## Task to carry out
Check each line of the records below and collect those that include the word "does".

[Opening Material provided section]

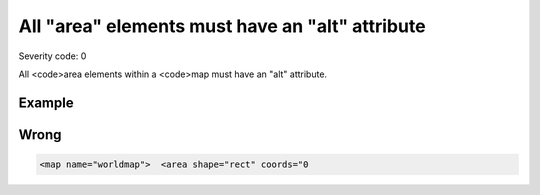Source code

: ===============================
All "area" elements must have an "alt" attribute
===============================

Severity code: 0

.. php:class:: areaHasAltValue


All <code>area elements within a <code>map must have an "alt" attribute.



Example
-------
Wrong
-----

.. code-block:: html

    <map name="worldmap">  <area shape="rect" coords="0
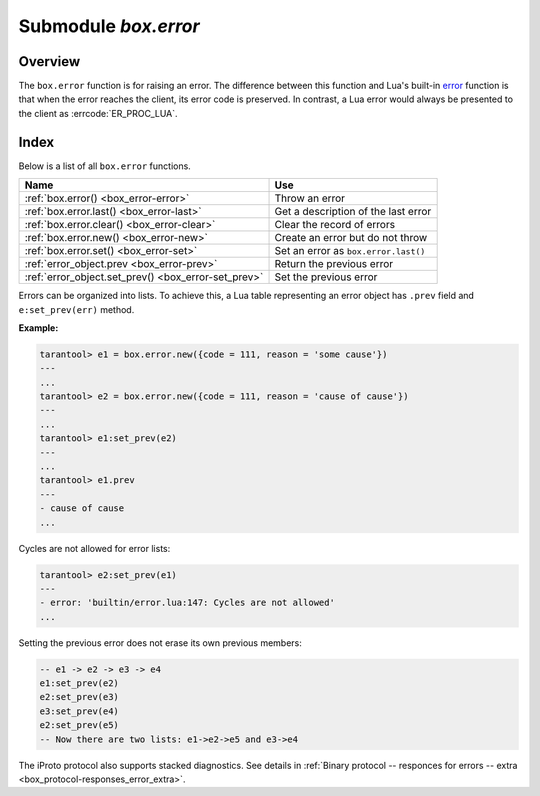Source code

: -------------------------------------------------------------------------------
                            Submodule `box.error`
-------------------------------------------------------------------------------

.. module:: box.error

===============================================================================
                                   Overview
===============================================================================

The ``box.error`` function is for raising an error. The difference between this
function and Lua's built-in `error <https://www.lua.org/pil/8.3.html>`_ function
is that when the error reaches the client, its error code is preserved.
In contrast, a Lua error would always be presented to the client as
:errcode:`ER_PROC_LUA`.

===============================================================================
                                    Index
===============================================================================

Below is a list of all ``box.error`` functions.

.. container:: table

    .. rst-class:: left-align-column-1
    .. rst-class:: left-align-column-2

    +--------------------------------------+---------------------------------+
    | Name                                 | Use                             |
    +======================================+=================================+
    | :ref:`box.error()                    | Throw an error                  |
    | <box_error-error>`                   |                                 |
    +--------------------------------------+---------------------------------+
    | :ref:`box.error.last()               | Get a description of the        |
    | <box_error-last>`                    | last error                      |
    +--------------------------------------+---------------------------------+
    | :ref:`box.error.clear()              | Clear the record of errors      |
    | <box_error-clear>`                   |                                 |
    +--------------------------------------+---------------------------------+
    | :ref:`box.error.new()                | Create an error but do not      |
    | <box_error-new>`                     | throw                           |
    +--------------------------------------+---------------------------------+
    | :ref:`box.error.set()                | Set an error as                 |
    | <box_error-set>`                     | ``box.error.last()``            |
    +--------------------------------------+---------------------------------+
    | :ref:`error_object.prev              | Return the previous error       |
    | <box_error-prev>`                    |                                 |
    +--------------------------------------+---------------------------------+
    | :ref:`error_object.set_prev()        | Set the previous error          |
    | <box_error-set_prev>`                |                                 |
    +--------------------------------------+---------------------------------+

.. _box_error-error:

.. function:: box.error()

    When called without arguments, ``box.error()`` re-throws whatever the last
    error was.

.. function:: box.error{reason = string [, code = number]}

    Throw an error. When called with a Lua-table argument, the code and reason
    have any user-desired values. The result will be those values.

    :param string reason: description of an error, defined by user
    :param integer  code: numeric code for this error, defined by user

.. function:: box.error(code, errtext [, errtext ...])

    Throw an error. This method emulates a request error, with text based on one
    of the pre-defined Tarantool errors defined in the file `errcode.h
    <https://github.com/tarantool/tarantool/blob/2.1/src/box/errcode.h>`_ in
    the source tree. Lua constants which correspond to those Tarantool errors are
    defined as members of ``box.error``, for example ``box.error.NO_SUCH_USER == 45``.

    :param number       code: number of a pre-defined error
    :param string errtext(s): part of the message which will accompany the error

    For example:

    the ``NO_SUCH_USER`` message is "``User '%s' is not found``" -- it includes
    one "``%s``" component which will be replaced with errtext. Thus a call to
    ``box.error(box.error.NO_SUCH_USER, 'joe')`` or ``box.error(45, 'joe')``
    will result in an error with the accompanying message "``User 'joe' is not found``".

    :except: whatever is specified in errcode-number.

.. function:: box.error(code, errtext [, errtext ...])

    ``box.error()`` accepts two sets of arguments:

    * error code and reason/errtext (``box.error{code = 555, reason = 'Arbitrary
      message'}``), or
    * error object (``box.error(err)``).

    In both cases the error is promoted as the last error.

    **Example:**

    .. code-block:: tarantoolsession

        tarantool> e1 = box.error.new({code = 111, reason = 'Сause'})
        ---
        ...
        tarantool> box.error(e1)
        ---
        - error: Сause
        ...
        tarantool> box.error{code = 555, reason = 'Arbitrary message'}
        ---
        - error: Arbitrary message
        ...
        tarantool> box.error()
        ---
        - error: Arbitrary message
        ...
        tarantool> box.error(box.error.FUNCTION_ACCESS_DENIED, 'A', 'B', 'C')
        ---
        - error: A access denied for user 'B' to function 'C'
        ...

.. _box_error-last:

.. function:: box.error.last()

    Return a description of the last error, as a Lua table with four members:

    * "code" (number) error’s number
    * "type" (string) error’s C++ class
    * "message" (string) error’s message
    * "trace" - table with 2 members:
          * "line" (number) Tarantool source file line number
          * "file" (string) Tarantool source file

    Additionally, if the error is a system error (for example due to a
    failure in socket or file io), there may be a fifth member:
    "errno" (number) C standard error number.

    :rtype: table

    To show the table, use ``unpack()``:

    .. code-block:: tarantoolsession

        tarantool> box.schema.space.create('')
        ---
        - error: Invalid identifier '' (expected printable symbols only or it is too long)
        ...
        tarantool> box.error.last()
        ---
        - Invalid identifier '' (expected printable symbols only or it is too long)
        ...
        tarantool> box.error.last():unpack()
        ---
        - type: ClientError
          code: 70
          message: Invalid identifier '' (expected printable symbols only or it is too long)
          trace:
          - file: /tmp/tarantool-20200109-43082-1pv0594/tarantool-2.3.1.1/src/box/identifier.c
            line: 68
        ...

.. _box_error-clear:

.. function:: box.error.clear()

    Clear the record of errors, so functions like `box.error()`
    or `box.error.last()` will have no effect.

    **Example:**

    .. code-block:: tarantoolsession

        tarantool> box.error.last()
        ---
        - Invalid identifier '' (expected printable symbols only or it is too long)
        ...
        tarantool> box.error.clear()
        ---
        ...
        tarantool> box.error.last()
        ---
        - null
        ...

.. _box_error-new:

.. function:: box.error.new(code, errtext [, errtext ...])

    Create an error object, but not throw it as :ref:`box.error() <box_error-error>`
    does. This is useful when error information should be saved for later retrieval.
    To set an error as the last explicitly use :ref:`box.error.set() <box_error-set>`.

    :param number       code: number of a pre-defined error
    :param string errtext(s): part of the message which will accompany the error

    **Example:**

    .. code-block:: tarantoolsession

        tarantool> e=box.error.new{code=5,reason='A',type='B'}
        ---
        ...
        tarantool> e:unpack()
        ---
        - code: 5
          base_type: CustomError
          type: B
          custom_type: B
          message: A
          trace:
          - file: '[string "e=box.error.new{code=5,reason=''A'',type=''B''}"]'
            line: 1
        ...
        tarantool> box.error.last()
        ---
        - null

    Beginning in version 2.4.1 there is a :ref:`session_settings <box_space-session_settings>`
    setting which affects structure of error objects. If ``error_marshaling_enabled``
    is changed to ``true``, then the object will have the MP_EXT type and the
    MP_ERROR subtype. Using the :ref:`binary protocol <internals-box_protocol>`,
    in the body of a packet that the server could send in response to ``box.error.new()``,
    one will see:
    the encoding of MP_EXT according to the
    `MessagePack specification <https://github.com/msgpack/msgpack/blob/master/spec.md>`_
    (usually 0xc7),
    followed by the encoding of MP_ERROR (0x03),
    followed by the encoding of MP_ERROR_STACK (0x81),
    followed by all of the MP_ERROR_STACK components
    (MP_ARRAY which contains MP_MAP which contains keys MP_ERROR_MESSAGE, MP_ERROR_CODE, etc.)
    that are described and illustrated in section
    :ref:`Binary protocol -- responses for errors -- extra <box_protocol-responses_error_extra>`.
    The map field for error object "type" will have key = MP_ERROR_TYPE,
    the map field for error object "code" will have key = MP_ERROR_CODE,
    the map field for error object "message" will have key = MP_ERROR_MESSAGE.

.. _box_error-set:

.. function:: box.error.set(error object)

    Set an error as the last system error explicitly. Accepts an error object and 
    makes it available via :ref:`box.error.last() <box_error-last>`.

    **Example:**

    .. code-block:: tarantoolsession

        tarantool> err = box.error.new({code = 111, reason = 'cause'})
        ---
        ...
        tarantool> box.error.last()
        ---
        - error: '[string "return tarantool> box.error.last()"]:1: attempt to compare two
            nil values'
        ...
        tarantool> box.error.set(err)
        ---
        ...
        tarantool> box.error.last()
        ---
        - cause
        ...

.. _box_error-error_object:

.. class:: error_object

    Errors can be organized into lists. To achieve this, a Lua table representing an
    error object has ``.prev`` field and ``e:set_prev(err)`` method.

    .. _box_error-prev:

    .. data:: prev

        Return a previous error, if any.

    .. _box_error-set_prev:

    .. method:: set_prev(error object)

        Set an error as the previous error. Accepts an ``error object`` or ``nil``.

    **Example:**

    .. code-block:: tarantoolsession

        tarantool> e1 = box.error.new({code = 111, reason = 'some cause'})
        ---
        ...
        tarantool> e2 = box.error.new({code = 111, reason = 'cause of cause'})
        ---
        ...
        tarantool> e1:set_prev(e2)
        ---
        ...
        tarantool> e1.prev
        ---
        - cause of cause
        ...

    Cycles are not allowed for error lists:

    .. code-block:: tarantoolsession

        tarantool> e2:set_prev(e1)
        ---
        - error: 'builtin/error.lua:147: Cycles are not allowed'
        ...

    Setting the previous error does not erase its own previous members:

    .. code-block:: Lua

        -- e1 -> e2 -> e3 -> e4
        e1:set_prev(e2)
        e2:set_prev(e3)
        e3:set_prev(e4)
        e2:set_prev(e5)
        -- Now there are two lists: e1->e2->e5 and e3->e4

    The iProto protocol also supports stacked diagnostics. See details in
    :ref:`Binary protocol -- responces for errors -- extra <box_protocol-responses_error_extra>`.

[Closing Material provided section]

## Solution for this problem
    does. This is useful when error information should be saved for later retrieval.
    Setting the previous error does not erase its own previous members:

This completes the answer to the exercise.